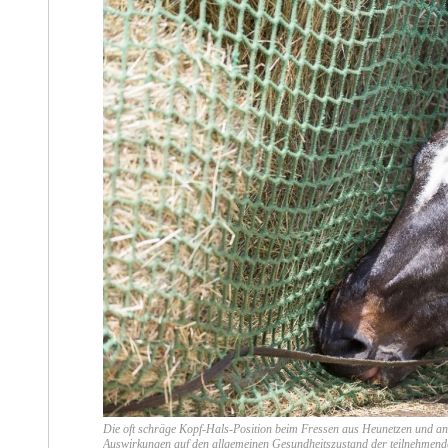
Die oft schräge Kopf-Hals-Position beim Fressen aus Heunetzen und and
Auswirkungen auf den allgemeinen Gesundheitszustand der teilnehmend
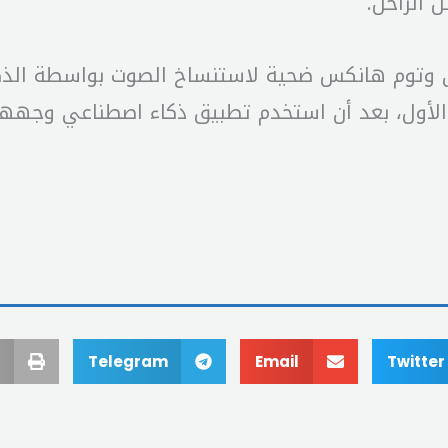
 الراحل.
 وتوم هانكس ضحية لاستنساخ الصوت بواسطة الذكا
الأول، بعد أن استخدم تطبيق ذكاء اصطناعي وجهها 
Telegram
Email
Twitter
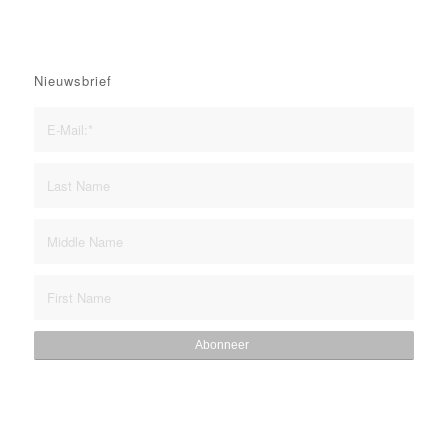
Nieuwsbrief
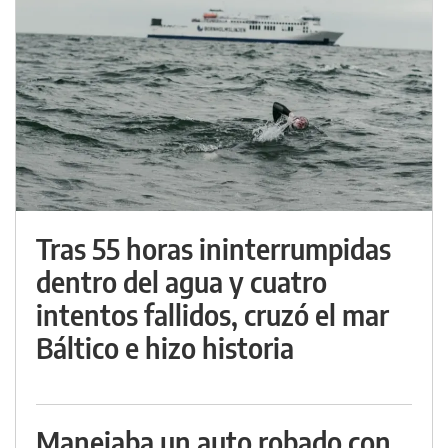
Tras 55 horas ininterrumpidas
dentro del agua y cuatro
intentos fallidos, cruzó el mar
Báltico e hizo historia
Manejaba un auto robado con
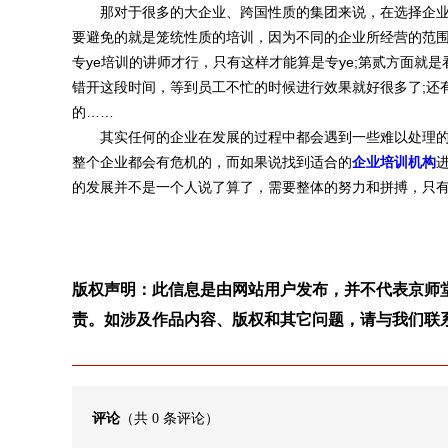
那对于很多的大企业、跨国性质的集团来说，在选择企业
要避免的就是笼统性质的培训，因为不同的企业所经营的范
专ye培训的讲师才行，只有这样才能算是专ye;第贰方面就
错开这段时间，等到员工不忙的时候进行效果就好很多了;还
的……
其实任何的企业在发展的过程中都会遇到一些难以处理的
整个企业都会有危机的，而如果说找到适合的
企业培训机构
的发展并不是一个人说了算了，需要整体的努力和拼搏，只
版权声明：此信息是由网站用户发布，并不代表京师
责。如涉及作品内容、版权和其它问题，请与我们联
评论
（共
0
条评论）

> _WHAT NEEDS TO BE DONE_
Reproduce the lines from the one containing "那对于很多的大企业、跨国性质的集团来说，在选择企业" through the final line, keeping every character unchanged.

> _OUTPUT BELOW_
那对于很多的大企业、跨国性质的集团来说，在选择企业
要避免的就是笼统性质的培训，因为不同的企业所经营的范
专ye培训的讲师才行，只有这样才能算是专ye;第贰方面就
错开这段时间，等到员工不忙的时候进行效果就好很多了;还
的……
其实任何的企业在发展的过程中都会遇到一些难以处理的
整个企业都会有危机的，而如果说找到适合的
企业培训机构
的发展并不是一个人说了算了，需要整体的努力和拼搏，只
版权声明：此信息是由网站用户发布，并不代表京师
责。如涉及作品内容、版权和其它问题，请与我们联
评论
（共
0
条评论）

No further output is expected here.